* EXERCISE REQUIREMENTS *
Reproduce the entire listing below line for line, with no changes.

* MATERIALS PROVIDED *

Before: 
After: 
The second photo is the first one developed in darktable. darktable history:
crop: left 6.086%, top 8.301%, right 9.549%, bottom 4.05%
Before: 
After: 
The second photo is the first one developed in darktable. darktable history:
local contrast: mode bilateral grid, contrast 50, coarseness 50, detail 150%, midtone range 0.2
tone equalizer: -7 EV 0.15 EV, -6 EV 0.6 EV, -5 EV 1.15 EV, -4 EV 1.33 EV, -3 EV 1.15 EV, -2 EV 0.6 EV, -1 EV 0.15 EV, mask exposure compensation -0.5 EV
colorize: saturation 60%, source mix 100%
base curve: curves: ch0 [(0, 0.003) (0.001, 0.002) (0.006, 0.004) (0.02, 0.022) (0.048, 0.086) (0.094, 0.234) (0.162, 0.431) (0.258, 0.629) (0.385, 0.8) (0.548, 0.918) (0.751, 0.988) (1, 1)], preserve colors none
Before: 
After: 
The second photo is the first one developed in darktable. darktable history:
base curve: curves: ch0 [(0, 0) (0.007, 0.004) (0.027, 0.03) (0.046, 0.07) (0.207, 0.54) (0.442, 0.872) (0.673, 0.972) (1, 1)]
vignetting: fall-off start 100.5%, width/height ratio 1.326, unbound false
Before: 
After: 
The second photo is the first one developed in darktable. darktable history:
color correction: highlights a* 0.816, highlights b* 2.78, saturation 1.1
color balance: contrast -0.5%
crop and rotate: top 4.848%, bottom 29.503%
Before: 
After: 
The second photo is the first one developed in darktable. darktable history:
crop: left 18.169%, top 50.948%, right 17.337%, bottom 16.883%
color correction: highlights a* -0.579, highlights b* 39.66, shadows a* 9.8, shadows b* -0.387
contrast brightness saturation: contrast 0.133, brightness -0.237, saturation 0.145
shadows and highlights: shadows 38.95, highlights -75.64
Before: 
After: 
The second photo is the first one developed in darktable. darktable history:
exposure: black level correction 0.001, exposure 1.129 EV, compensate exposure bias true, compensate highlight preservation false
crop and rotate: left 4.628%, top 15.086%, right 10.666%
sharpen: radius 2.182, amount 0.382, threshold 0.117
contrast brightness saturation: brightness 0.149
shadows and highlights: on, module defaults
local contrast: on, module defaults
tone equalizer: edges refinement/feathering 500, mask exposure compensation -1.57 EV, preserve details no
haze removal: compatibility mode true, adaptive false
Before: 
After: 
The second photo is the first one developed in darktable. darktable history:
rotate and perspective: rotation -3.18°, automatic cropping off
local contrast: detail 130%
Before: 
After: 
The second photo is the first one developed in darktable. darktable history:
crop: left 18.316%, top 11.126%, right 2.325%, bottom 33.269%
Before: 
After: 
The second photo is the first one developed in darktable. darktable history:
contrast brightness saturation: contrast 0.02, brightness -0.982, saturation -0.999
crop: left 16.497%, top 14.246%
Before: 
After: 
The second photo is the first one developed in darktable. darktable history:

* COMPLETED TASK *
Before: 
After: 
The second photo is the first one developed in darktable. darktable history:
crop: left 6.086%, top 8.301%, right 9.549%, bottom 4.05%
Before: 
After: 
The second photo is the first one developed in darktable. darktable history:
local contrast: mode bilateral grid, contrast 50, coarseness 50, detail 150%, midtone range 0.2
tone equalizer: -7 EV 0.15 EV, -6 EV 0.6 EV, -5 EV 1.15 EV, -4 EV 1.33 EV, -3 EV 1.15 EV, -2 EV 0.6 EV, -1 EV 0.15 EV, mask exposure compensation -0.5 EV
colorize: saturation 60%, source mix 100%
base curve: curves: ch0 [(0, 0.003) (0.001, 0.002) (0.006, 0.004) (0.02, 0.022) (0.048, 0.086) (0.094, 0.234) (0.162, 0.431) (0.258, 0.629) (0.385, 0.8) (0.548, 0.918) (0.751, 0.988) (1, 1)], preserve colors none
Before: 
After: 
The second photo is the first one developed in darktable. darktable history:
base curve: curves: ch0 [(0, 0) (0.007, 0.004) (0.027, 0.03) (0.046, 0.07) (0.207, 0.54) (0.442, 0.872) (0.673, 0.972) (1, 1)]
vignetting: fall-off start 100.5%, width/height ratio 1.326, unbound false
Before: 
After: 
The second photo is the first one developed in darktable. darktable history:
color correction: highlights a* 0.816, highlights b* 2.78, saturation 1.1
color balance: contrast -0.5%
crop and rotate: top 4.848%, bottom 29.503%
Before: 
After: 
The second photo is the first one developed in darktable. darktable history:
crop: left 18.169%, top 50.948%, right 17.337%, bottom 16.883%
color correction: highlights a* -0.579, highlights b* 39.66, shadows a* 9.8, shadows b* -0.387
contrast brightness saturation: contrast 0.133, brightness -0.237, saturation 0.145
shadows and highlights: shadows 38.95, highlights -75.64
Before: 
After: 
The second photo is the first one developed in darktable. darktable history:
exposure: black level correction 0.001, exposure 1.129 EV, compensate exposure bias true, compensate highlight preservation false
crop and rotate: left 4.628%, top 15.086%, right 10.666%
sharpen: radius 2.182, amount 0.382, threshold 0.117
contrast brightness saturation: brightness 0.149
shadows and highlights: on, module defaults
local contrast: on, module defaults
tone equalizer: edges refinement/feathering 500, mask exposure compensation -1.57 EV, preserve details no
haze removal: compatibility mode true, adaptive false
Before: 
After: 
The second photo is the first one developed in darktable. darktable history:
rotate and perspective: rotation -3.18°, automatic cropping off
local contrast: detail 130%
Before: 
After: 
The second photo is the first one developed in darktable. darktable history:
crop: left 18.316%, top 11.126%, right 2.325%, bottom 33.269%
Before: 
After: 
The second photo is the first one developed in darktable. darktable history:
contrast brightness saturation: contrast 0.02, brightness -0.982, saturation -0.999
crop: left 16.497%, top 14.246%
Before: 
After: 
The second photo is the first one developed in darktable. darktable history:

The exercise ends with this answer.